EXTRACTED RECORDS:
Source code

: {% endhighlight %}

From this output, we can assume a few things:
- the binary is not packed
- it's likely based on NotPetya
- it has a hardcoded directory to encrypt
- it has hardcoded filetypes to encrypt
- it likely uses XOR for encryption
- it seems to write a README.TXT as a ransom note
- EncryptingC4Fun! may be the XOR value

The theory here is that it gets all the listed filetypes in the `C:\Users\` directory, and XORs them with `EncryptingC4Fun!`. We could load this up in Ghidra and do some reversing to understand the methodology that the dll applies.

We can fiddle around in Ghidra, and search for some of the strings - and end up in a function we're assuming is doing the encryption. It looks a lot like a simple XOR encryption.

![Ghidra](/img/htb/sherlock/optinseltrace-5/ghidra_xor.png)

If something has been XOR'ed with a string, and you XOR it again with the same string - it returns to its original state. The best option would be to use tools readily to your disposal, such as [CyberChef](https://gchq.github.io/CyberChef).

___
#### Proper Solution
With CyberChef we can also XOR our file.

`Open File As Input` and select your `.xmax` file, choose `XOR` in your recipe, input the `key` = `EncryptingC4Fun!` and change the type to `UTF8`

EXERCISE AIM: Rewrite all the rows above, replacing every instance of "hardcoded" with "hard-coded" and leaving everything else unchanged.

RESULT OF THIS TASK:
Source code

: {% endhighlight %}

From this output, we can assume a few things:
- the binary is not packed
- it's likely based on NotPetya
- it has a hard-coded directory to encrypt
- it has hard-coded filetypes to encrypt
- it likely uses XOR for encryption
- it seems to write a README.TXT as a ransom note
- EncryptingC4Fun! may be the XOR value

The theory here is that it gets all the listed filetypes in the `C:\Users\` directory, and XORs them with `EncryptingC4Fun!`. We could load this up in Ghidra and do some reversing to understand the methodology that the dll applies.

We can fiddle around in Ghidra, and search for some of the strings - and end up in a function we're assuming is doing the encryption. It looks a lot like a simple XOR encryption.

![Ghidra](/img/htb/sherlock/optinseltrace-5/ghidra_xor.png)

If something has been XOR'ed with a string, and you XOR it again with the same string - it returns to its original state. The best option would be to use tools readily to your disposal, such as [CyberChef](https://gchq.github.io/CyberChef).

___
#### Proper Solution
With CyberChef we can also XOR our file.

`Open File As Input` and select your `.xmax` file, choose `XOR` in your recipe, input the `key` = `EncryptingC4Fun!` and change the type to `UTF8`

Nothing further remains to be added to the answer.